- Leader: Nurmuhammet Hanamow Annadurdy Hajyýew
- Founded: 29 May 2003
- Headquarters: Vienna (in exile)
- Ideology: Liberalism
- Colours: Yellow, Blue, Red

= Republican Party of Turkmenistan =

Political party in Turkmenistan

The Republican Party of Turkmenistan (Türkmenistanyň Respublikan partiýasy) is one of several dissident political parties that have been outlawed within Turkmenistan. Leaders of the exile-based RPT include Nurmuhammet Hanamow who went into exile in 2002 and Annadurdy Hajyýew, whose sister Ogulsapar Myradowa died in a Turkmen prison in September 2006. The latest opposition party, RPT operates in exile - since all opposition is banned within Turkmenistan, it was forced to form and operate from abroad.

==Turkmen in exile==
There are two major groupings of Turkmen in exile. The first are opposition or dissidents, usually of a democratic bent.
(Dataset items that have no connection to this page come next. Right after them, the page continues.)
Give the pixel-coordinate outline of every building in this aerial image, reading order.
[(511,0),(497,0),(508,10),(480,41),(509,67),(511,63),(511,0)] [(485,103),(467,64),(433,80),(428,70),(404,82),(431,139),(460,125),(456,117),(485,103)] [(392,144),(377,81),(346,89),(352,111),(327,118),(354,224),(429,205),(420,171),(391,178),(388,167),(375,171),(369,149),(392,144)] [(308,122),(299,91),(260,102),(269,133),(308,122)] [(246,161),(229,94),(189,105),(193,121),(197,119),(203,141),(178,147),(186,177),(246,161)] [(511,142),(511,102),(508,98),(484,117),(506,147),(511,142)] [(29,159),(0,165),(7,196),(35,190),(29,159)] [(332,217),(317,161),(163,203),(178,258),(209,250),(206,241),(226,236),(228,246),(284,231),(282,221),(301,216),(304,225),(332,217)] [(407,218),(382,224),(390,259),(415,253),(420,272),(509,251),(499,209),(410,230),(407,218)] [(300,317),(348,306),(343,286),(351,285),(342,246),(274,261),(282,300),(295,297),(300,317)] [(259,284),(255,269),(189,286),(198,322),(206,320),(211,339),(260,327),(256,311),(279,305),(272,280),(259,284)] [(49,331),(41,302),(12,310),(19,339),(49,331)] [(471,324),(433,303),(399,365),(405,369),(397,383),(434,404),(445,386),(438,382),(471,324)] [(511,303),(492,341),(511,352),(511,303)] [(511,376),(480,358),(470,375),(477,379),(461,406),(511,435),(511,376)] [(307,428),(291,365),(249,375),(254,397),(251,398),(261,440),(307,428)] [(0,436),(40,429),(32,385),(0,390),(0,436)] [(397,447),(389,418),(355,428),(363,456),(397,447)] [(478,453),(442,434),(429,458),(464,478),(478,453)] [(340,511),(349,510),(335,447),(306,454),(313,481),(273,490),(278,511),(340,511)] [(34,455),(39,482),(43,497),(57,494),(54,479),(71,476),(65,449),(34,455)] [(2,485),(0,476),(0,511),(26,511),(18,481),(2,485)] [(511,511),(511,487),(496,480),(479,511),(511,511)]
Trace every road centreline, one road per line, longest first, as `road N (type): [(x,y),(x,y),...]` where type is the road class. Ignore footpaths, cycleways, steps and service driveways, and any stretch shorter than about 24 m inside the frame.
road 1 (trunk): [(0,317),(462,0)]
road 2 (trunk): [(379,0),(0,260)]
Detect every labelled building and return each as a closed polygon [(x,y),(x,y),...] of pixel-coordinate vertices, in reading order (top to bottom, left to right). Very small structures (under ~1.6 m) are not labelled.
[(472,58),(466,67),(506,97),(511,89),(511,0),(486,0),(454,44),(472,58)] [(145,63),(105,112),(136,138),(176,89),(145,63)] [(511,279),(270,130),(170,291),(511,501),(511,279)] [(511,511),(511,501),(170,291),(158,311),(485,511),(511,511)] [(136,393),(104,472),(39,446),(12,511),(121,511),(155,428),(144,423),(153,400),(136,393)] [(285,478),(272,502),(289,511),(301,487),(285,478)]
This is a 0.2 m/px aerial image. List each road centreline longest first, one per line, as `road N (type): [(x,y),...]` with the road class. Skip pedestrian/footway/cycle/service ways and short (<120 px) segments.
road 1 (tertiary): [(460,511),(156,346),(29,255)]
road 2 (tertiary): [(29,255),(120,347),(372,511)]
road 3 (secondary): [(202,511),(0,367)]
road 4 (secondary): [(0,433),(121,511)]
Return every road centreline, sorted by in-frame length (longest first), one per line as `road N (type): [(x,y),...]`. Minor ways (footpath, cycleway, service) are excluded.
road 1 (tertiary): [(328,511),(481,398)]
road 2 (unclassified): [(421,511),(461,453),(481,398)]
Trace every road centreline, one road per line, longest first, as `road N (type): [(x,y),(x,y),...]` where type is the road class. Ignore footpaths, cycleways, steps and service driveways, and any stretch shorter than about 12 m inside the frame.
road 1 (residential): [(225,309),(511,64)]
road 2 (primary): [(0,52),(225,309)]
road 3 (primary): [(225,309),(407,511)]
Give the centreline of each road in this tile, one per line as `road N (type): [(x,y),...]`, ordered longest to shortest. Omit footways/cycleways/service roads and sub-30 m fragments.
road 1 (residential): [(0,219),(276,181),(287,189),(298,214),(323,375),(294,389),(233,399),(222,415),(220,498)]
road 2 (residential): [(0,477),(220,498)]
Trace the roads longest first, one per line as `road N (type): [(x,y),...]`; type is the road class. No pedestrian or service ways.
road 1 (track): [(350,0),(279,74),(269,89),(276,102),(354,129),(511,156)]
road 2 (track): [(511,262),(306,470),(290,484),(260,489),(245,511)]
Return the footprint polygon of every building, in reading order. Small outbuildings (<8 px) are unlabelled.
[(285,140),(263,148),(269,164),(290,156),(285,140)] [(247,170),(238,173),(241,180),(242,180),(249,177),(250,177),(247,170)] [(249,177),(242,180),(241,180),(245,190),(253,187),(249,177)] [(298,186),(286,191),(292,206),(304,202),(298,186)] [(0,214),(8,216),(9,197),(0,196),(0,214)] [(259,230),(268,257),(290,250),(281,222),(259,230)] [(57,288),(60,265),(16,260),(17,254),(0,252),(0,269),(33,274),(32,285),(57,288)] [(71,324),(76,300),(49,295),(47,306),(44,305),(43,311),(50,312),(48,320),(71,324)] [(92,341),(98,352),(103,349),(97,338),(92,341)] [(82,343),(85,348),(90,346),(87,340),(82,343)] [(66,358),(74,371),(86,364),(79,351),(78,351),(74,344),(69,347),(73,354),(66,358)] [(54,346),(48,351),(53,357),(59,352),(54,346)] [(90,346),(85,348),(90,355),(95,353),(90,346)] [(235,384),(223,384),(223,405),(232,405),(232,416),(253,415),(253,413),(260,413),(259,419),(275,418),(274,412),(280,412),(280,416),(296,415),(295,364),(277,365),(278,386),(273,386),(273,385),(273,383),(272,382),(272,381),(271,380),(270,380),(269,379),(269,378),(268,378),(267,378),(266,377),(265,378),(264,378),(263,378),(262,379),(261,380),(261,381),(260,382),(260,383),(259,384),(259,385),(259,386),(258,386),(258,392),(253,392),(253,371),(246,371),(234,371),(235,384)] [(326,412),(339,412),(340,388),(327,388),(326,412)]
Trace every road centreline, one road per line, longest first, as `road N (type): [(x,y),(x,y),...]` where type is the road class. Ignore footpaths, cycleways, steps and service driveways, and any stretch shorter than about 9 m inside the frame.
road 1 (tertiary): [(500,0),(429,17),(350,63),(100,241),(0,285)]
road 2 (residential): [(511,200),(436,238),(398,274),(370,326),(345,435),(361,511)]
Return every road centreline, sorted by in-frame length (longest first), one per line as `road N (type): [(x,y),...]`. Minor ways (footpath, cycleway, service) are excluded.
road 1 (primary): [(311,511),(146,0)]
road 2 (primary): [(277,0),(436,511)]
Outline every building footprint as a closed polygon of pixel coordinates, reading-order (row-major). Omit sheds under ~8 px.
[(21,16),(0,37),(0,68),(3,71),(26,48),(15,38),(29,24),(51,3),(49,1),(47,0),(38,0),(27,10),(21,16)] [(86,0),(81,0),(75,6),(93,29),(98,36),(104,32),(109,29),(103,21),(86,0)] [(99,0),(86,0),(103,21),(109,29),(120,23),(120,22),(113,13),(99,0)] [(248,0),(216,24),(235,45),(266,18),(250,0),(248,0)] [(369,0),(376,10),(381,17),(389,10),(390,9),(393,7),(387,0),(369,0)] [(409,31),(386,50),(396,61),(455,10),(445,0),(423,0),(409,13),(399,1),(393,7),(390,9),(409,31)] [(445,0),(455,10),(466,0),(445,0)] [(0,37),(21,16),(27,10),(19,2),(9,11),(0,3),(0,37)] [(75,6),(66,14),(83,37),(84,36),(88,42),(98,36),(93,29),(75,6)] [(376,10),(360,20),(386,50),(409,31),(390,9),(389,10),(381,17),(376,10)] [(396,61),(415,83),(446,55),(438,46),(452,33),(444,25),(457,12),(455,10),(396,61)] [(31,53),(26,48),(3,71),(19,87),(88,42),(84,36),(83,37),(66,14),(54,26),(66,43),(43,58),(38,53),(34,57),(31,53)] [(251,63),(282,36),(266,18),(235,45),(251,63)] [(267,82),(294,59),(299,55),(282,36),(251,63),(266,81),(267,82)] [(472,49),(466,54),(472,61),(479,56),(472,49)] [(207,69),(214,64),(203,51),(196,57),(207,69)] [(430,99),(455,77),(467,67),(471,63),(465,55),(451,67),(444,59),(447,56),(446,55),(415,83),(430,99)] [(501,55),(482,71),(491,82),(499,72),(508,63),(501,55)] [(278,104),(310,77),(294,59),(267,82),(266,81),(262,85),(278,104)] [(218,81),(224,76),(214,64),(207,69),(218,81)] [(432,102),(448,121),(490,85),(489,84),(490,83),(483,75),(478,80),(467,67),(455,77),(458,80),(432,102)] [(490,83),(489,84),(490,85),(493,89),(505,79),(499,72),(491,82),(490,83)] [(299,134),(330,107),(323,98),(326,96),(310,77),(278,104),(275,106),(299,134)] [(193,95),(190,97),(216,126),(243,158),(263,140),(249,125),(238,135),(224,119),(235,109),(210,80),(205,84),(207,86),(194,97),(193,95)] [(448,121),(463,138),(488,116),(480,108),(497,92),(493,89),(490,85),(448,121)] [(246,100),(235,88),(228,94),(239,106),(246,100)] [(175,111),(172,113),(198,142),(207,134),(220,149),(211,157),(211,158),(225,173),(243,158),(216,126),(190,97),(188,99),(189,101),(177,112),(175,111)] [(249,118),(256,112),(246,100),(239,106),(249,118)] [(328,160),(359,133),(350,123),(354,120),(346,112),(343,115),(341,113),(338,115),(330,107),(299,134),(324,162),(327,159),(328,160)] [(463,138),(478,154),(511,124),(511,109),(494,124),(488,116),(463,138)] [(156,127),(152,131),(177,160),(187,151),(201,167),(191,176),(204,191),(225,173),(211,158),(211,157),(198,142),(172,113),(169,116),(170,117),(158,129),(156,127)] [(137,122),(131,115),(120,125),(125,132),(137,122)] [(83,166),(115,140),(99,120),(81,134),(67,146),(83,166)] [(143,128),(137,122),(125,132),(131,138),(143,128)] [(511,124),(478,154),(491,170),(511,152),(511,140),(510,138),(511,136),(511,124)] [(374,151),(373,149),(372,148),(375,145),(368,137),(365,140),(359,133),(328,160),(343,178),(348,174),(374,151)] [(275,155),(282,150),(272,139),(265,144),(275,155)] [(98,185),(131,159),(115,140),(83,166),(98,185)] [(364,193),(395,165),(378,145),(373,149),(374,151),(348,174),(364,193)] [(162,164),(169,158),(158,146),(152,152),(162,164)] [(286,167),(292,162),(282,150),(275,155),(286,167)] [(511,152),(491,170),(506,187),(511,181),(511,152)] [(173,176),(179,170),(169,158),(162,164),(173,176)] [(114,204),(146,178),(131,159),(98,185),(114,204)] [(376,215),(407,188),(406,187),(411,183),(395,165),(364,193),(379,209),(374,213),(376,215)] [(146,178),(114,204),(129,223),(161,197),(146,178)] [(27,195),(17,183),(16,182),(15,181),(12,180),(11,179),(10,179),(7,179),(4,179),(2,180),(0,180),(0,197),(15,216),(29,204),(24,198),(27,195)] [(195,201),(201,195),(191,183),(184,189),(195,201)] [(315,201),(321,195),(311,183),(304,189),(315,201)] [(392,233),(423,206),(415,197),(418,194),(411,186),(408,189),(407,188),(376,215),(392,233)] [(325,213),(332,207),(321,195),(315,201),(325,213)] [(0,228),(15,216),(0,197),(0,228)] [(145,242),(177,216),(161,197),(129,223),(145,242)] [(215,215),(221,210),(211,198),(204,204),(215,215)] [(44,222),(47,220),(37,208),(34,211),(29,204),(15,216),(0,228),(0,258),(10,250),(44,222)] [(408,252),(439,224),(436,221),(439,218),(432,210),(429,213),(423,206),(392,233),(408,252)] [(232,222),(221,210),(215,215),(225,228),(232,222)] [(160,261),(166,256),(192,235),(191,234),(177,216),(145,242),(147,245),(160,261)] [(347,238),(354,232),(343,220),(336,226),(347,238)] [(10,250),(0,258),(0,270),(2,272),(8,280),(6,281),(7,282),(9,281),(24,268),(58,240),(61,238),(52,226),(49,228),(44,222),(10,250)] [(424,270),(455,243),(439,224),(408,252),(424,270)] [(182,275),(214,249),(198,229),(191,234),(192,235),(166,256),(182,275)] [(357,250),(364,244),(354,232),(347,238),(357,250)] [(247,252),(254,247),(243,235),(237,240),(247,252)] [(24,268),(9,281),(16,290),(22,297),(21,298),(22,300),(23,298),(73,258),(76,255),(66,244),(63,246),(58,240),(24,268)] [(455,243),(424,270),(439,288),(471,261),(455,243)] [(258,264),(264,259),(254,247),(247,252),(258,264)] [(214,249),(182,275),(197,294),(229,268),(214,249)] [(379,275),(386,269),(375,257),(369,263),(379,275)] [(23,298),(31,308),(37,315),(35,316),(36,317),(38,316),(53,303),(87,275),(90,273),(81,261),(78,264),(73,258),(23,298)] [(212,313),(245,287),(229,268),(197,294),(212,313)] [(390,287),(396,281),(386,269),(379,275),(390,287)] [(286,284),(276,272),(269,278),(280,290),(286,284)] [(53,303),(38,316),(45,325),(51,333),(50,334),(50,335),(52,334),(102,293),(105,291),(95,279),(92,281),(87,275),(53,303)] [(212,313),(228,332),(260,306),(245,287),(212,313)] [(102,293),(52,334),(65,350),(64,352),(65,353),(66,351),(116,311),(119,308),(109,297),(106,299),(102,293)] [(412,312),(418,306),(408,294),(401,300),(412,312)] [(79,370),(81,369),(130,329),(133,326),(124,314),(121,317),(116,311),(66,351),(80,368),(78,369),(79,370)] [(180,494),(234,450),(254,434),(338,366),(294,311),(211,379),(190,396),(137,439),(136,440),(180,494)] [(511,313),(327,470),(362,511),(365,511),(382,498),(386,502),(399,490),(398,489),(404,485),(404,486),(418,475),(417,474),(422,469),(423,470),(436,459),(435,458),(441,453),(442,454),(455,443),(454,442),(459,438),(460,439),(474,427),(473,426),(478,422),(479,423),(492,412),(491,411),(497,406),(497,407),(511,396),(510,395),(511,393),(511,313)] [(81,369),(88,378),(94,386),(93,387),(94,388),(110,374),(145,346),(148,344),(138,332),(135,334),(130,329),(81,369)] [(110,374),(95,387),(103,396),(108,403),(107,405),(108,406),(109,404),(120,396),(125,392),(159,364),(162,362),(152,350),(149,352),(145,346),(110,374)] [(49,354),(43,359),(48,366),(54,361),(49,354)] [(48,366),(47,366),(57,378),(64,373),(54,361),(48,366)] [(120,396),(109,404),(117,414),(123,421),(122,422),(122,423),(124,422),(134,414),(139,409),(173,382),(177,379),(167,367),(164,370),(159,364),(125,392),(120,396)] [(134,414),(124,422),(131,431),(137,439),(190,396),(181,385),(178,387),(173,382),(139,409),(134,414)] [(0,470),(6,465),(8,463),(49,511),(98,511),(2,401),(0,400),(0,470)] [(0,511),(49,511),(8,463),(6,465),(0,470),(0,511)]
The second are exiled Turkmen politicians, often former high-ranking government officials who were incriminated in Nyýazow's alleged attempted murder in November 2002, reformists of varying stripes.

With the death of Saparmyrat Nyýazow on December 21, 2006, some thought the situation might change, possibly opening for the expansion of multiple parties within the nation, but such hopes did not materialize, as Nyýazow's successor Gurbanguly Berdimuhamedow made no substantial changes to the country's system, with the DPT remaining the ruling party and only Nyýazow's cult of personality being reduced.